I second going to a salon to have this done!
I just had my hair black for Halloween (my natural color is red) and to take it back to where I want it, my stylist had to strip it 2x to get it out. And it deffinitelly turned an orange-ish color after that. However that is fixed once you put the color you want on too of it. I'm happy to say it's back to it's vibrant, stop-light red again


----------



## so_siqqq (Dec 19, 2005)

Stripping hair is difficult esp. if your hair is black! If you really want the caramel highlights/honey blonde highlights you'll have to lighten your hair to a dark brown so that the contrast in the highlights is not so different. Until you can get your hair stripped I'd go with red/purple/copper toned highlights.


----------



## prppygrl69 (Dec 19, 2005)

honey child lol if its naturally black or dark go to a salon but if you do it yourself at home i agree you should get two bleach kits but use a 20 vol developer not 40 and do the 20 vol with the bleach twice cuz if you do 40 vol. youll blow your cuticle and you dont want that i wish i could do it but you prolly live forever far away lol and after your done make sure you get a toner with a blue base you want something to offset the orange good luck!


----------



## khadijah (Dec 20, 2005)

thanks so much, you guys are so hair savvvy! i'm too chicken to do it.
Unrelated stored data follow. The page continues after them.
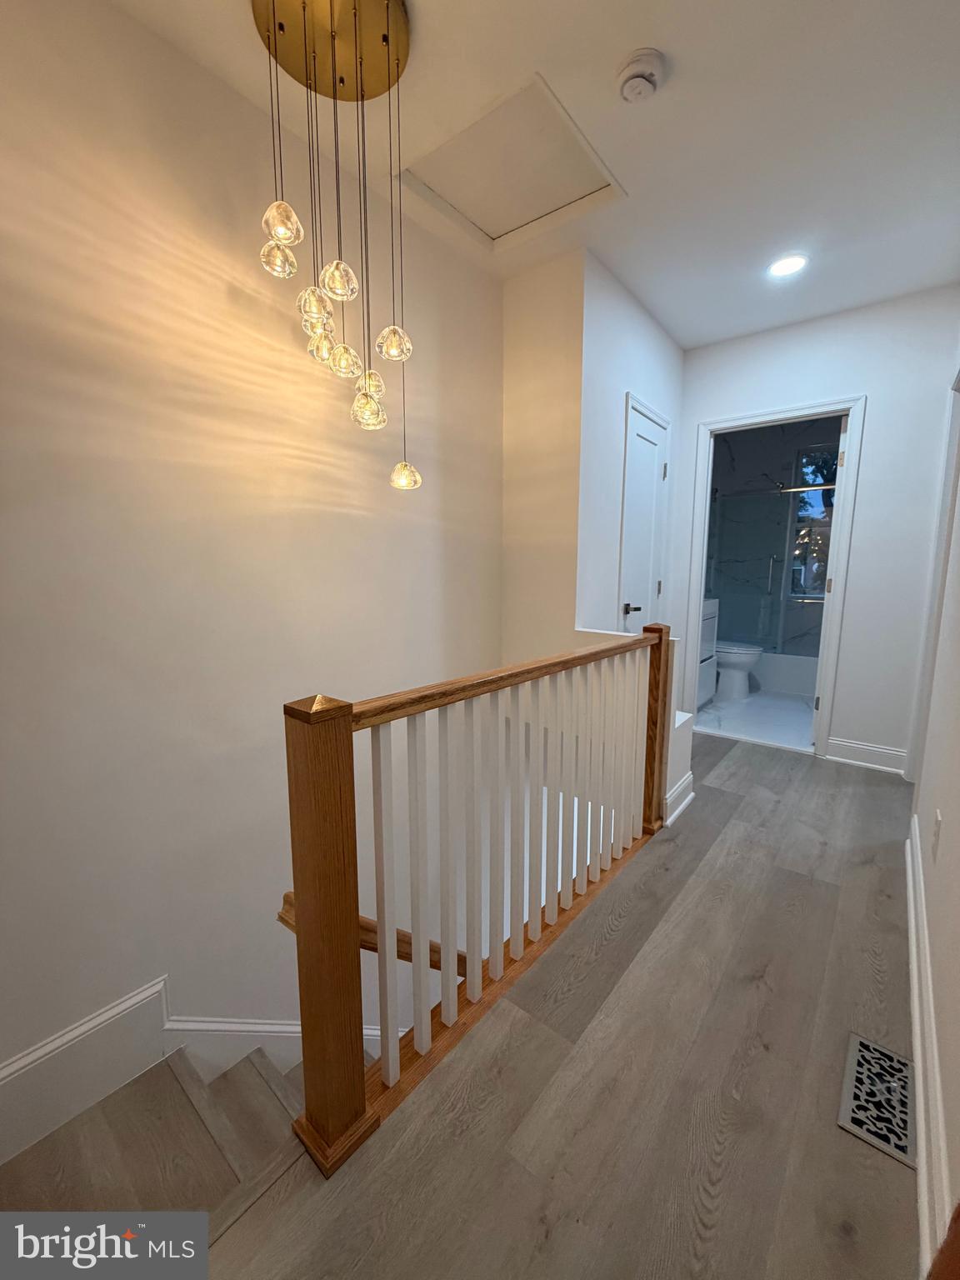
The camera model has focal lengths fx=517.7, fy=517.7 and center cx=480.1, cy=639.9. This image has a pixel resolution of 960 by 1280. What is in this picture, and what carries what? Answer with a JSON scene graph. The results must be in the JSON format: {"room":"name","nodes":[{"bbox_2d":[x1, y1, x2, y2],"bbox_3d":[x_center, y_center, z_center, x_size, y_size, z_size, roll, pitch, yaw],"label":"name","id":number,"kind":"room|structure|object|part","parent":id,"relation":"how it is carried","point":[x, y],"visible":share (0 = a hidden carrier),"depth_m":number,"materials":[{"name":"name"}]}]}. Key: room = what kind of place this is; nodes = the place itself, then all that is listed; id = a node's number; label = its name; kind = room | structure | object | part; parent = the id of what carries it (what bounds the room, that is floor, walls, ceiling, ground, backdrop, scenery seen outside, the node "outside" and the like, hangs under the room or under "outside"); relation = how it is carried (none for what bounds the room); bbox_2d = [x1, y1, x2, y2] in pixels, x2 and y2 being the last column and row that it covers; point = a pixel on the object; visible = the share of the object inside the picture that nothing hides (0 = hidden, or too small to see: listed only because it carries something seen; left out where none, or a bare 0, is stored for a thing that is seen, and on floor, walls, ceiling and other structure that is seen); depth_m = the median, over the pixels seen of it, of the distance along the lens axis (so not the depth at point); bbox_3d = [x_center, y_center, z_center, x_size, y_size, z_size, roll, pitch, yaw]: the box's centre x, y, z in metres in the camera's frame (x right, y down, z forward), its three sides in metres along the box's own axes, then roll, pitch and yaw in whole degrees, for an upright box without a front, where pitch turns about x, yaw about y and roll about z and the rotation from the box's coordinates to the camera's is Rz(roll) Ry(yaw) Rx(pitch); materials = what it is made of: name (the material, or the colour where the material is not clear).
{"room":"hallway","nodes":[
{"label":"hallway","id":0,"kind":"room"},
{"bbox_2d":[0,1028,391,1237],"bbox_3d":[-0.242,1.967,1.955,1.318,2.527,3.174,7,11,38],"label":"staircase","id":1,"kind":"structure","parent":0,"point":[252,1066],"depth_m":1.39,"materials":[{"name":"brown wood"}]},
{"bbox_2d":[0,0,503,1124],"bbox_3d":[-1.019,0.626,1.621,0.124,4.578,3.867,7,11,38],"label":"left wall","id":2,"kind":"structure","parent":0,"point":[117,17],"depth_m":1.57,"materials":[{"name":"paint"}]},
{"bbox_2d":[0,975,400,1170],"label":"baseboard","id":3,"kind":"structure","parent":2,"relation":"attached to","point":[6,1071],"depth_m":1.50,"materials":[{"name":"white paint"}]},
{"bbox_2d":[277,890,469,979],"bbox_3d":[-0.090,1.245,2.209,0.205,1.417,1.785,7,11,38],"label":"handrail","id":4,"kind":"object","parent":2,"relation":"attached to","point":[372,947],"visible":0.27,"depth_m":1.80,"materials":[{"name":"brown wood"}]},
{"bbox_2d":[96,714,928,1279],"bbox_3d":[0.630,1.131,1.585,1.975,0.292,5.208,7,11,38],"label":"floor","id":5,"kind":"structure","parent":0,"point":[626,939],"depth_m":1.19,"materials":[{"name":"brown wood"}]},
{"bbox_2d":[281,624,673,1173],"bbox_3d":[0.206,0.482,1.608,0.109,0.981,1.730,7,11,38],"label":"stair railing","id":6,"kind":"object","parent":5,"relation":"on","point":[383,942],"visible":0.99,"depth_m":1.26,"materials":[{"name":"brown wood"}]},
{"bbox_3d":[0.173,0.538,1.600,0.107,0.847,1.414,7,11,38],"label":"balusters","id":7,"kind":"part","parent":6,"relation":"part of","materials":[{"name":"white wood"}]},
{"bbox_2d":[838,1031,912,1166],"bbox_3d":[0.915,1.030,1.185,0.126,0.007,0.294,7,11,38],"label":"floor vent","id":8,"kind":"object","parent":5,"relation":"in","point":[855,1042],"visible":0.9,"depth_m":1.17,"materials":[{"name":"silver metal"}]},
{"bbox_2d":[109,0,959,349],"bbox_3d":[0.370,-1.628,1.160,2.524,0.116,5.515,7,11,38],"label":"ceiling","id":9,"kind":"structure","parent":0,"point":[637,33],"depth_m":1.68,"materials":[{"name":"white paint"}]},
{"bbox_2d":[253,1,420,493],"bbox_3d":[-0.375,-1.034,1.425,0.411,1.277,0.410,7,11,38],"label":"pendant light","id":10,"kind":"object","parent":9,"relation":"hanging from","point":[304,7],"visible":0.99,"depth_m":1.34,"materials":[{"name":"gold metal"}]},
{"bbox_2d":[401,74,623,251],"bbox_3d":[0.105,-1.752,1.937,0.635,0.061,0.587,7,11,38],"label":"attic hatch","id":11,"kind":"object","parent":9,"relation":"in","point":[517,213],"visible":0.95,"depth_m":1.93,"materials":[{"name":"white paint"}]},
{"bbox_2d":[615,47,666,103],"bbox_3d":[0.458,-1.614,1.496,0.139,0.048,0.138,7,11,38],"label":"smoke detector","id":12,"kind":"object","parent":9,"relation":"attached to","point":[647,76],"visible":0.98,"depth_m":1.47,"materials":[{"name":"white plastic"}]},
{"bbox_2d":[767,252,808,278],"bbox_3d":[1.459,-1.781,2.463,0.175,0.008,0.174,7,11,38],"label":"recessed light","id":13,"kind":"object","parent":9,"relation":"in","point":[784,267],"visible":0.99,"depth_m":2.45,"materials":[{"name":"white"}]},
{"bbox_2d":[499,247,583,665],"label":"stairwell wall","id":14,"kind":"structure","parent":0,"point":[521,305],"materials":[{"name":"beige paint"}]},
{"bbox_2d":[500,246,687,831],"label":"closet wall","id":15,"kind":"structure","parent":0,"point":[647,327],"depth_m":2.64,"materials":[{"name":"white paint"}]},
{"bbox_2d":[618,398,670,629],"bbox_3d":[1.035,-0.329,3.265,0.098,1.975,0.649,7,11,38],"label":"closet door","id":16,"kind":"structure","parent":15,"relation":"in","point":[650,447],"depth_m":3.21,"materials":[{"name":"white paint"}]},
{"bbox_3d":[0.869,-0.180,2.996,0.101,0.065,0.089,7,11,38],"label":"lever handle","id":17,"kind":"part","parent":16,"relation":"part of","materials":[{"name":"black metal"}]},
{"bbox_2d":[663,771,695,827],"bbox_3d":[0.928,0.750,2.591,0.182,0.129,0.406,7,11,38],"label":"baseboard","id":18,"kind":"structure","parent":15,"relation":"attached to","point":[682,789],"depth_m":2.48,"materials":[{"name":"white paint"}]},
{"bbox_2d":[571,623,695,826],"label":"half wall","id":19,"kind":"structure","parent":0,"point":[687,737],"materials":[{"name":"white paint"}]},
{"bbox_2d":[694,689,816,752],"bbox_3d":[2.503,0.586,4.462,1.594,0.105,2.375,7,11,38],"label":"bathroom floor","id":20,"kind":"structure","parent":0,"point":[777,730],"depth_m":4.00,"materials":[{"name":"white tile"}]},
{"bbox_2d":[696,597,719,705],"bbox_3d":[1.548,0.037,4.186,0.562,1.050,0.668,7,11,38],"label":"bathroom vanity","id":21,"kind":"object","parent":20,"relation":"on","point":[713,612],"visible":0.17,"depth_m":4.14,"materials":[{"name":"white"}]},
{"bbox_2d":[712,640,763,700],"bbox_3d":[2.126,0.102,4.658,0.749,0.782,0.459,7,11,38],"label":"toilet","id":22,"kind":"object","parent":20,"relation":"on","point":[742,660],"visible":0.44,"depth_m":4.49,"materials":[{"name":"white ceramic"}]},
{"bbox_2d":[752,650,817,696],"bbox_3d":[2.934,0.261,5.102,1.578,0.350,0.731,7,11,38],"label":"bathtub","id":23,"kind":"object","parent":20,"relation":"on","point":[800,684],"visible":0.4,"depth_m":4.76,"materials":[{"name":"white plastic"}]},
{"bbox_2d":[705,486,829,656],"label":"shower door","id":24,"kind":"structure","parent":23,"relation":"on","point":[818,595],"depth_m":4.72,"materials":[{"name":"clear glass"}]},
{"bbox_2d":[705,416,844,663],"bbox_3d":[3.025,-0.887,5.135,1.900,2.620,0.158,7,11,38],"label":"bathroom wall","id":25,"kind":"structure","parent":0,"point":[784,472],"depth_m":5.22,"materials":[{"name":"grey tile"}]},
{"bbox_2d":[788,446,839,596],"bbox_3d":[3.454,-1.095,4.943,0.834,1.494,0.103,7,11,38],"label":"bathroom window","id":26,"kind":"structure","parent":25,"relation":"in","point":[813,496],"depth_m":5.11,"materials":[{"name":"glass"}]},
{"bbox_2d":[675,287,959,773],"bbox_3d":[1.954,-0.589,3.234,1.562,2.617,0.118,7,11,38],"label":"back wall","id":27,"kind":"structure","parent":0,"point":[858,377],"depth_m":2.94,"materials":[{"name":"white paint"}]},
{"bbox_2d":[685,395,865,760],"bbox_3d":[1.854,-0.366,3.382,0.910,2.112,0.158,7,11,38],"label":"door frame","id":28,"kind":"structure","parent":27,"relation":"attached to","point":[768,415],"depth_m":3.20,"materials":[{"name":"white paint"}]},
{"bbox_2d":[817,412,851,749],"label":"bathroom door","id":29,"kind":"structure","parent":28,"relation":"attached to","point":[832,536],"depth_m":3.16,"materials":[{"name":"white"}]},
{"bbox_2d":[825,736,909,774],"bbox_3d":[2.291,0.679,3.060,0.394,0.132,0.020,7,11,38],"label":"baseboard","id":30,"kind":"structure","parent":27,"relation":"attached to","point":[871,748],"depth_m":3.05,"materials":[{"name":"white paint"}]},
{"bbox_2d":[905,330,959,1276],"bbox_3d":[1.094,-0.140,0.966,0.130,2.599,5.278,7,11,38],"label":"right wall","id":31,"kind":"structure","parent":0,"point":[958,845],"depth_m":1.41,"materials":[{"name":"white paint"}]},
{"bbox_2d":[905,815,954,1279],"bbox_3d":[0.956,0.979,1.105,0.018,0.136,3.595,7,11,38],"label":"baseboard","id":32,"kind":"structure","parent":31,"relation":"attached to","point":[918,1055],"depth_m":1.11,"materials":[{"name":"white paint"}]},
{"bbox_2d":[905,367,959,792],"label":"door frame","id":33,"kind":"structure","parent":31,"relation":"attached to","point":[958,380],"depth_m":2.53,"materials":[{"name":"white paint"}]},
{"bbox_2d":[930,810,942,860],"bbox_3d":[1.326,0.570,1.508,0.009,0.121,0.074,7,11,38],"label":"wall socket","id":34,"kind":"object","parent":31,"relation":"attached to","point":[937,824],"visible":0.97,"depth_m":1.49,"materials":[{"name":"white plastic"}]}
]}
I might, but after xmas tho


----------



## xSazx (Dec 20, 2005)

I dyed the underneath of my hair black & I had my hair redone today, I wanted the black lifted & put back to blonde, but the colorist wouldnt do it cuz it was to dark :/
She said that I'll have to either just let it grow out or go back gradually like black > dark brown > light brown > dark blonde > blonde


----------



## Dreamergirl3 (Dec 21, 2005)

OMG, clairol Textures & Tones is an awesome at home hair dye. Its made especially for "women of color." Even though I'm not african american, I used it anyway and my hair was SO FRIGGIN SOFT and the color was exactly how it was on the box...I loved it! Cheap too...i bought it at Target for 5 dollars. Here's a link!http://www.thecreativestudio.com/mai...olor/tt_family
They make blonde shades too


----------